Recipe by Renae E. Wilson
This recipe originally appeared in our Holiday 2020 issue. Get the magazine here.
Start to Finish: 30 minutes
Servings: Makes about 20 bites
- 1 box (8.5 oz.) corn muffin mix, such as Jiffy
- 2 tbsp. olive oil
- 1 small onion, finely chopped
- 1/2 cup finely chopped red bell pepper
- 1 stalk celery, finely chopped
- 1 1/2 cups shredded carrots
- 2 cups thinly sliced collard greens
- 1 can (8 oz.) tomato sauce
- 1 tbsp. white vinegar
- 1 tbsp. sugar
- 1 tbsp. Worcestershire sauce
Preheat oven to 400°. Prepare corn muffin mix according to package directions. Spread in greased 9-by-13-inch pan.
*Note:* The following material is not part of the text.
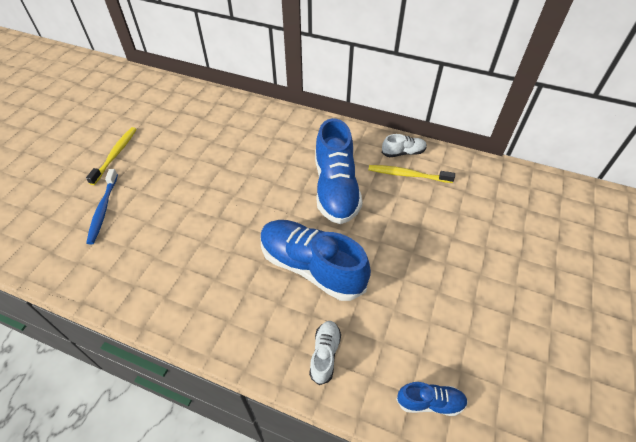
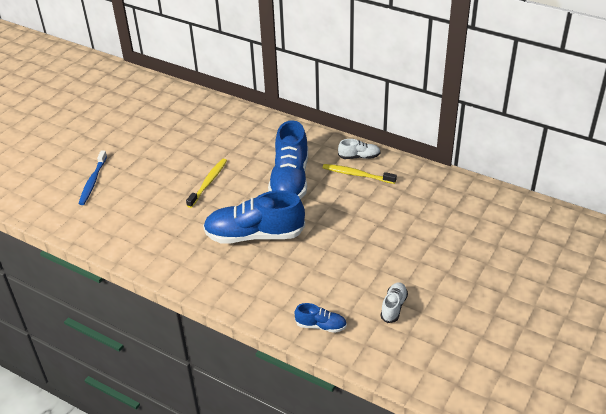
camera: 10 degrees right, 10 degrees down
yellow toothbrush [86,127,137,185] -> yellow toothbrush moved to [186,158,227,208]
blue shoe [261,220,371,301] -> blue shoe turned 45 degrees counterclockwise [203,191,305,244]
white shoe [309,321,341,385] -> white shoe moved to [380,282,408,323]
Bake until just golden, about 12 minutes. In large skillet, heat oil over medium-high. Add onion, bell pepper, and celery. Cook until softened, about 5 minutes. Add carrots and collards. Cook just until collards wilt, about 3 minutes. Stir in remaining ingredients. Simmer until flavors meld, about 5 minutes. Cut cornbread into 2-inch squares. Top with vegetable mixture.